- [抜粋本文]
▼▼▼
ロシア・ウクライナ戦争(露宇戦争)3月19日の戦況
[戦争開始後23日目:3月19日午後3時の戦況:ロシア軍の初期作戦は失敗し、ウクライナ軍が勝利した→戦争は膠着状態に陥り、数週間から数か月継続する可能性がある→プーチンは戦争を即刻終了すべきだ!]
ISW(戦争研究所)の評価の要約
* ウクライナの首都と主要都市を掌握し、政権交代を強要するロシアの最初の作戦は失敗したと評価する。
* ロシア軍はこの絶頂に達した作戦の勢いを回復する努力を続けているが、その努力もおそらく失敗するだろう。
* ロシア軍はキエフ中心部の有効な砲撃範囲内まで前進しようとし続けるが、成功の見込みは不明である。
* 戦争はおそらく、数週間または数カ月続く可能性のある血なまぐさい膠着状態の局面に陥るだろう。
▲▲▲
- [提供データ]
▼▼▼
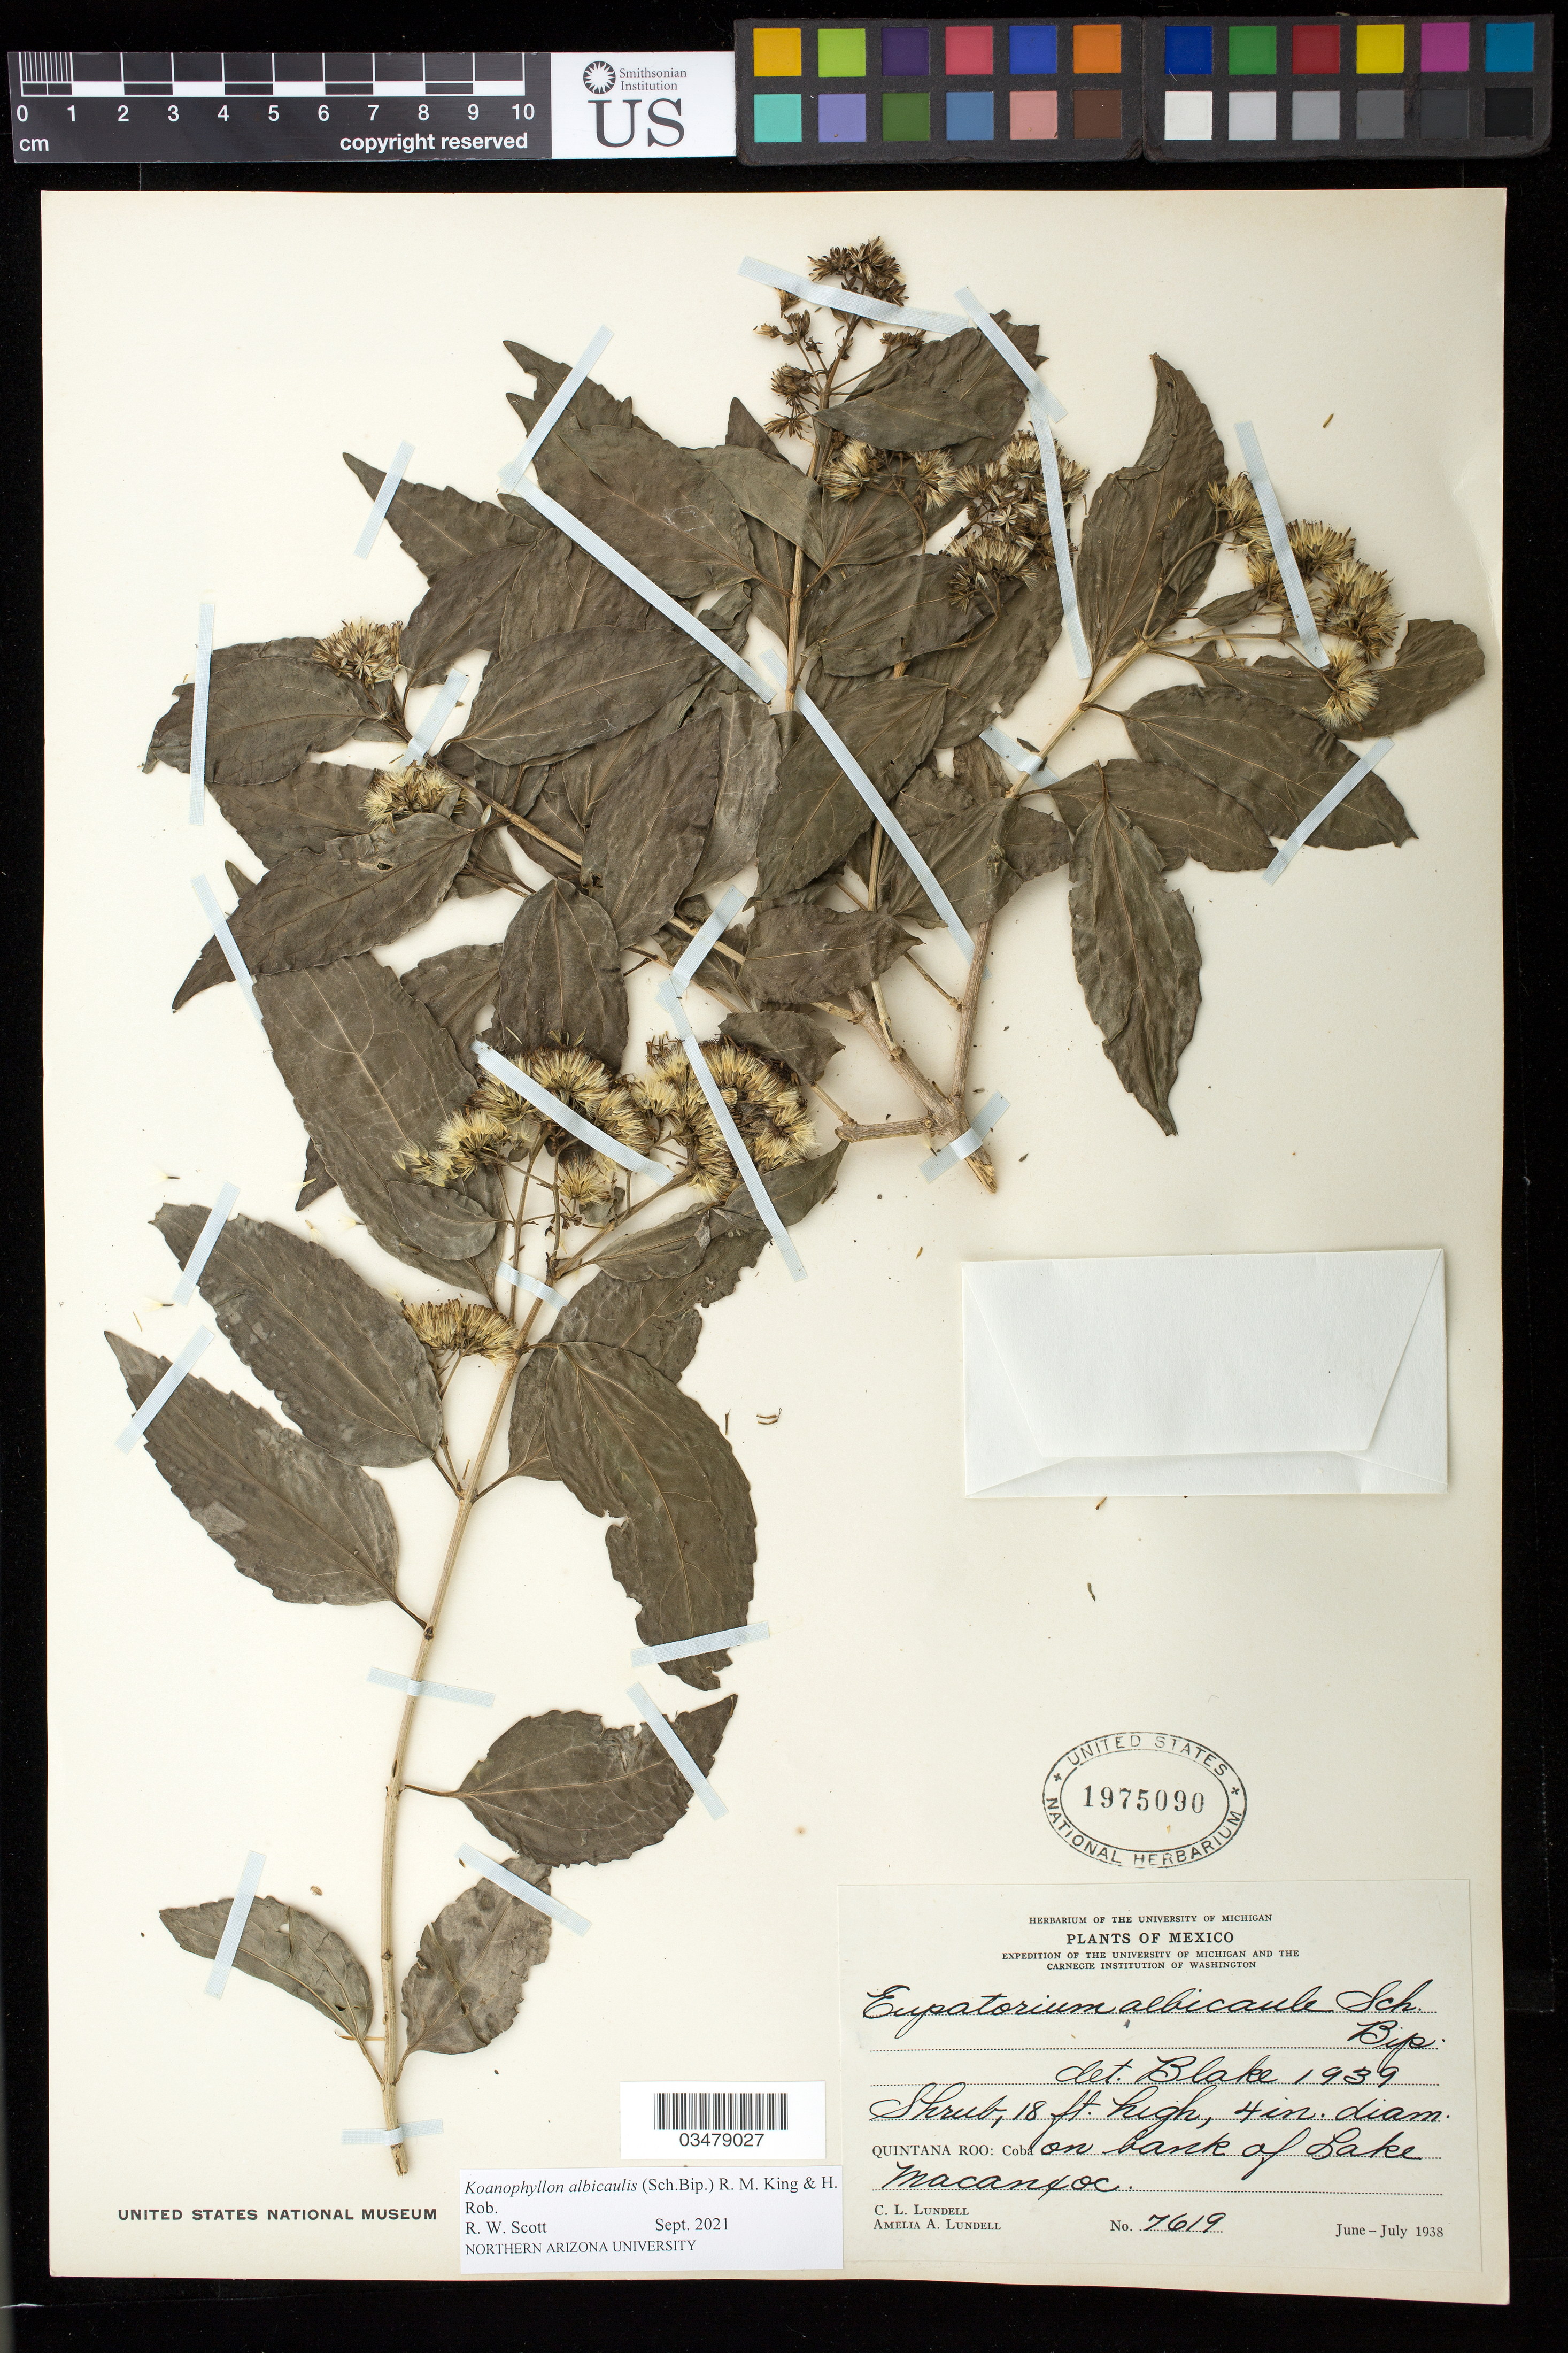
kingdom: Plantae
▲▲▲
▼▼▼
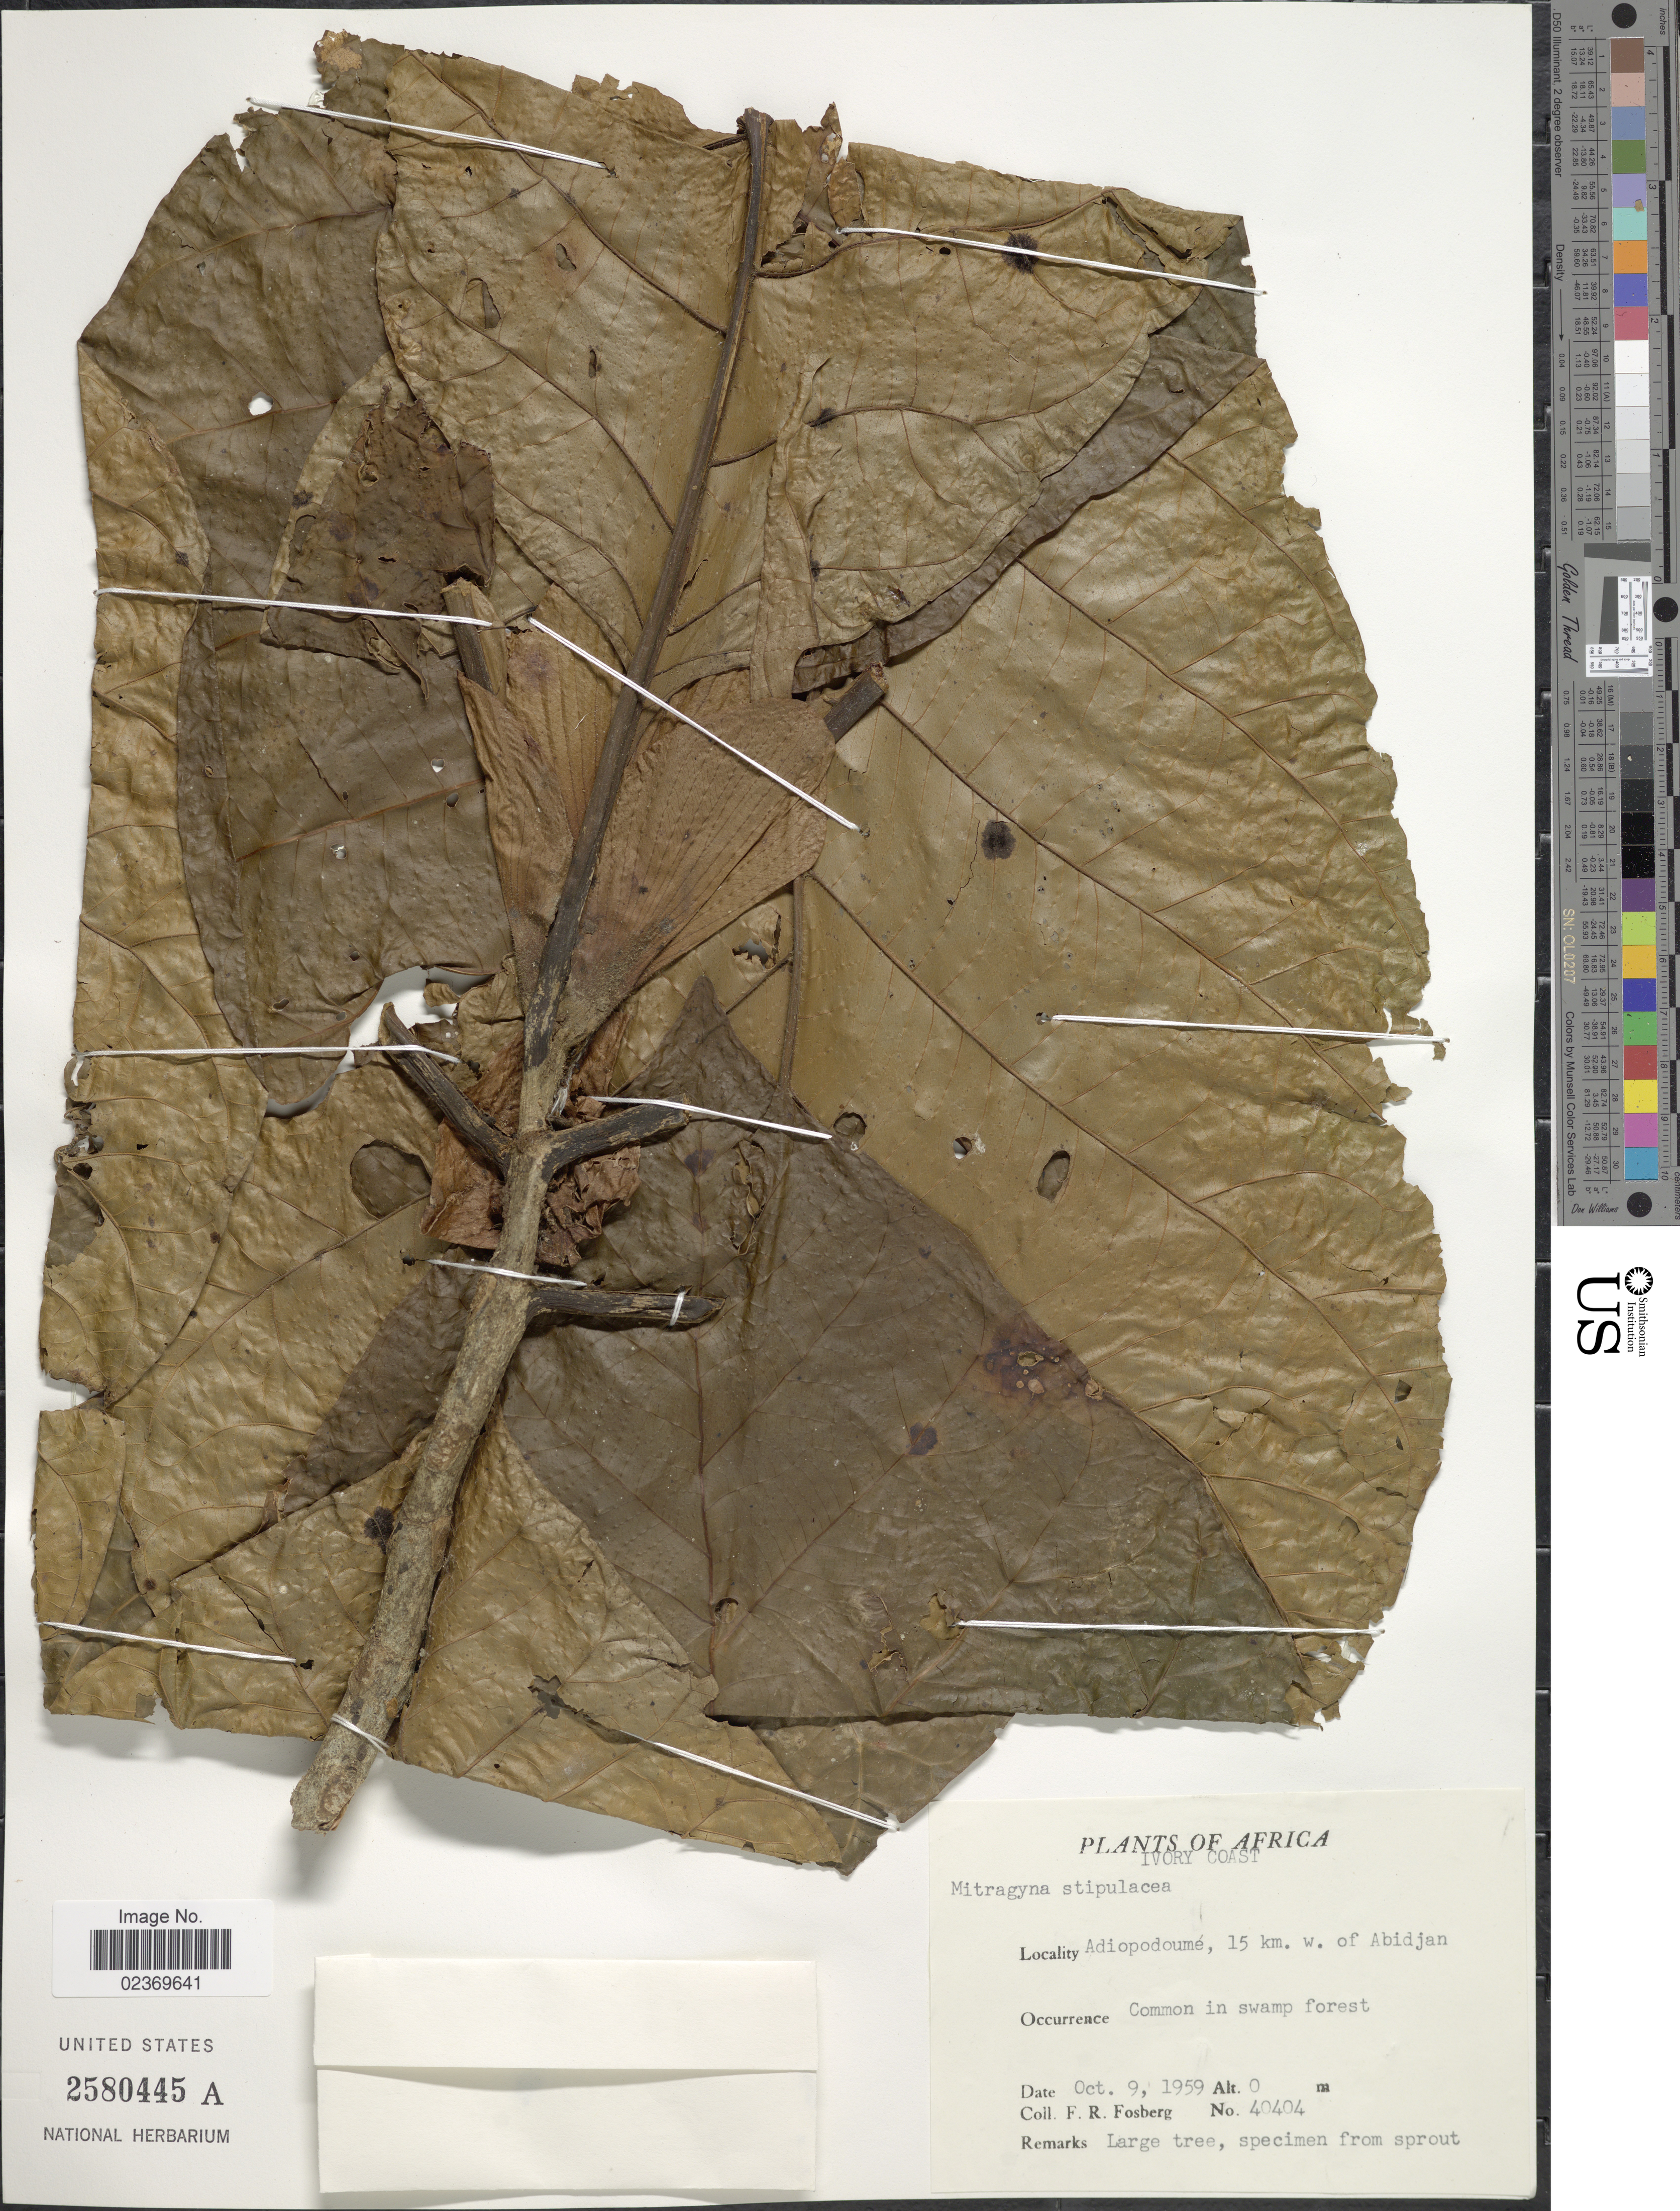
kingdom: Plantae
▲▲▲
- [取り組む課題]
1 > 露宇戦争の戦況に関する文章によると、戦争が陥るとされる膠着状態はどのくらい続く可能性がありますか。
2 > 露宇戦争の戦況に関する文章を、最後の文の後から書き継いでください。
記録はこの作業には関係しません。

- [課題ごとの結果]
1 > 数週間または数カ月です。

2 >
* ロシアは、ウクライナ人の戦闘継続の意志をくじくために、ウクライナ市民への爆撃を拡大するだろう(ロシアはおそらく失敗する)。
* 現在のロシアの最も危険な前進は、ケルソンから北のクリビイリに向かい、ザポリージヤとドニプロを西から孤立させようとするものである。ロシア軍は今後数日のうちに Kryvyi Rih を包囲したり奪取したりすることはできそうになく、この軸に現在あるよりもはるかに大規模な部隊を投入しなければ、まったくできないかもしれない。
* ロシア軍は少なくとも当面の間、オデッサを攻撃する計画を放棄したようだ。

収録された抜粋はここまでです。